***** SOURCE EXTRACT *****
I am not sure I understand. Where would we trigger IPIs?
lru_add_drain_all relies on workqueus.

> the pages of a
> single process are not likely to be spread out across more than a few
> CPUs.

Then we can simply only flushe lru_lazyfree_pvecs which should reduce
the unrelated noise from other pagevecs.

> The error when reading a specific smaps should be completely ok.
>
> In numbers: even if your process is madvising from 16 different CPUs,
> the error in its smaps file will peak at 896K in the worst case. That
> level of concurrency tends to come with much bigger memory quantities
> for that amount of error to matter.

It is still an unexpected behavior IMHO and an implementation detail
which leaks to the userspace.
***** SOURCE INFORMATION *****
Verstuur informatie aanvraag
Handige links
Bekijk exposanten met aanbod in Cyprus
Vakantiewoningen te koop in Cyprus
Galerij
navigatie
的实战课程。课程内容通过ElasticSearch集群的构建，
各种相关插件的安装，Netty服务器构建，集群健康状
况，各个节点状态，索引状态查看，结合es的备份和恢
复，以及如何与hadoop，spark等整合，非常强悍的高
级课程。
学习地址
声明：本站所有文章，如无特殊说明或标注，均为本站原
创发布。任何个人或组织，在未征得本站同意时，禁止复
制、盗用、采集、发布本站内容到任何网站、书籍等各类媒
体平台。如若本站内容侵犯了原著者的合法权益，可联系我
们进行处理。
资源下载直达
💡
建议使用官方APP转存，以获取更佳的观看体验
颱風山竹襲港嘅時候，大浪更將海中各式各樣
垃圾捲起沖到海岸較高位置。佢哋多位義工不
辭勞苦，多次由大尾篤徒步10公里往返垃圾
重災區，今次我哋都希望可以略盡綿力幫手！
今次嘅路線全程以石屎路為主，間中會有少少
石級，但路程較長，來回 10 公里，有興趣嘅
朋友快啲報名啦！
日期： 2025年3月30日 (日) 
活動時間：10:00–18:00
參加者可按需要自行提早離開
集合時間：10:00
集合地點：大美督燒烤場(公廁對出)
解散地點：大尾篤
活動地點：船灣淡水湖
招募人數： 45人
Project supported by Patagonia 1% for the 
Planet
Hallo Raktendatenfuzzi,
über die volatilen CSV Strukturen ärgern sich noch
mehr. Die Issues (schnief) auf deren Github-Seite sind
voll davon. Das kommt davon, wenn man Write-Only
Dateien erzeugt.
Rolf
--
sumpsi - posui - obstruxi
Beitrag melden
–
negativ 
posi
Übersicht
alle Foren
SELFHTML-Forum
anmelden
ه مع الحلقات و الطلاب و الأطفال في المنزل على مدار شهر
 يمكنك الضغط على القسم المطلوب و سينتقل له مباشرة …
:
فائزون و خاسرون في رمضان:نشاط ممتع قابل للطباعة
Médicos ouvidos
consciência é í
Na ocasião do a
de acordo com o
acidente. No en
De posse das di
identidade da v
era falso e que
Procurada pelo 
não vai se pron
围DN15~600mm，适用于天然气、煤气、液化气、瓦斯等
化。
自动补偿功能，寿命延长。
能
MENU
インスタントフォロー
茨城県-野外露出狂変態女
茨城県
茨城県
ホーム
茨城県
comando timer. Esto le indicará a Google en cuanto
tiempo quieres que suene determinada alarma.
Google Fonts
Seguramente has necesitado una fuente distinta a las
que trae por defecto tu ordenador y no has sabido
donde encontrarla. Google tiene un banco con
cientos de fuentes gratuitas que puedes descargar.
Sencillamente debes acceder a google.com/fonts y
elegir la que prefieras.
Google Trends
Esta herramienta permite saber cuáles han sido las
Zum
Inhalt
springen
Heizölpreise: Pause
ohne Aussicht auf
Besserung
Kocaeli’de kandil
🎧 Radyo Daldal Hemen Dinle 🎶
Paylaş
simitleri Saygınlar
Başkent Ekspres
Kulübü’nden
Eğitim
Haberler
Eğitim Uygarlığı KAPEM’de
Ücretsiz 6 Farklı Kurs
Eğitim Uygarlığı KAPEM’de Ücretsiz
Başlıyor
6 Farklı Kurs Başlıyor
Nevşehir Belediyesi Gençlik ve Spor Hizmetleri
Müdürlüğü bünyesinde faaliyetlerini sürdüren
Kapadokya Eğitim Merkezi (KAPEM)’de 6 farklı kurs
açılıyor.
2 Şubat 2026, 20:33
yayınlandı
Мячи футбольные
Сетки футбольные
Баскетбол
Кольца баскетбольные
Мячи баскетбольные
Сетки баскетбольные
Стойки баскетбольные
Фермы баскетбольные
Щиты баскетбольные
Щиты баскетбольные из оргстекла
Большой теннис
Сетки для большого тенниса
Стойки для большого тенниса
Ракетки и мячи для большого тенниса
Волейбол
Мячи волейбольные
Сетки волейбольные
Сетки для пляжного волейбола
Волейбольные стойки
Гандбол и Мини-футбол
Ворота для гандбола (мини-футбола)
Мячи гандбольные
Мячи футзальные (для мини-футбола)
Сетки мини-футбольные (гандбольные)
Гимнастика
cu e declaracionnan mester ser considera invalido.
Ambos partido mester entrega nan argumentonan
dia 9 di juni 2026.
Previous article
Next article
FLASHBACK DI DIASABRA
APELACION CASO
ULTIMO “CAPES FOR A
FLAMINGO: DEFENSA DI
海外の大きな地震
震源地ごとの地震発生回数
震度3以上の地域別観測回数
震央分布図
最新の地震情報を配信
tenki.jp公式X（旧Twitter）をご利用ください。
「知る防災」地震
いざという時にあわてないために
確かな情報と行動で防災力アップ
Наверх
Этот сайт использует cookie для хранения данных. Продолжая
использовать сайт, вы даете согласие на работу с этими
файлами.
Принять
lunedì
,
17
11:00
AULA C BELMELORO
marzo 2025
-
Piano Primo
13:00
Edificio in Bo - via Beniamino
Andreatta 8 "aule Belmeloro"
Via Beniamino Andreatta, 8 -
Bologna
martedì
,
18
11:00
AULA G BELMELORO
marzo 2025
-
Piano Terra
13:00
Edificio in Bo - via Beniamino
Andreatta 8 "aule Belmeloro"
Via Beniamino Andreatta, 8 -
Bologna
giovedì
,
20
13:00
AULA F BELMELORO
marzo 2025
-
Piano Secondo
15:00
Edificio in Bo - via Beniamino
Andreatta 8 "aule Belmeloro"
*****
[JOB ITEM]:
Reproduce the reply about draining lazyfree pages word for word, from "I am not sure" to "be completely ok.". The data is separate material, apart from the reply about draining lazyfree pages.

[TASK ANSWER]:
I am not sure I understand. Where would we trigger IPIs?
lru_add_drain_all relies on workqueus.

> the pages of a
> single process are not likely to be spread out across more than a few
> CPUs.

Then we can simply only flushe lru_lazyfree_pvecs which should reduce
the unrelated noise from other pagevecs.

> The error when reading a specific smaps should be completely ok.